Habitat destruction and fragmentation would inevitably result in small and isolated populations [40, 41], and increase the risk of population extinction. Today, many natural habitats of T. mongolica around the Yellow River have been destroyed or altered due to human overexploitation. In order to develop an effective strategy to conserve species, the Evolutionarily Significant Unit (ESU) needs to be defined. Various criteria for ESUs have been suggested, including reciprocal monophyly , adaptive variation , and reproductive separation . Recognizing ESUs as reciprocally monophyletic groups ensures that the entire evolutionary heritage within species can be maintained and that populations belonging to different lineages can be managed separately . In T. mongolica, given high levels of genetic differentiation and reciprocal monophyly between most populations and lower genetic variation within populations, each population should be treated as different evolutionarily significant units for conservation (Figure 2).
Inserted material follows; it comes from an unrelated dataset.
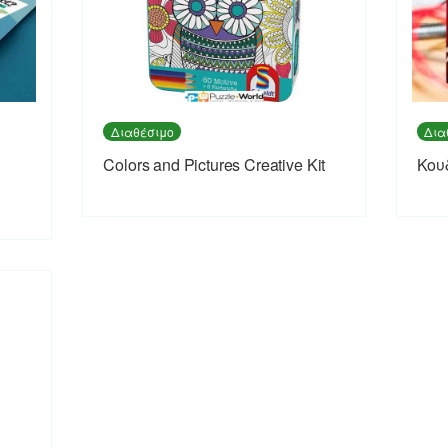
Διαθέσιμο
Δια
Colors and Pictures Creative Kit
Κου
From another view, conservation efforts can be targeted to genetic hot spots where populations have high levels of genetic diversity [17, 45]. Accordingly, HN and XD populations that owned higher genetic diversity near two-three folds than other populations (Table 1) can be recognized as genetic hot spots of T. mongolica. The concept of genetic and ecological exchangeabilities is also central to the definitions of ESU . Crandall et al.  emphasize that the ESU concept not only includes ecological data and genetic variation, but also considers the ecological and genetic exchangeabilities. In practice, the status of recent and historical genetic and ecological exchangeability between populations is considered. As the contemporary gene flow from the populations at genetic hot spots to other populations does not exist or cannot be determined, the populations at the genetic hot spots need to be treated as distinct conservation units for its unique genetic variation . Accordingly, hotspots at HN and XD of T. mongolica would represent different units for conservation, as seed dispersal between populations is limited.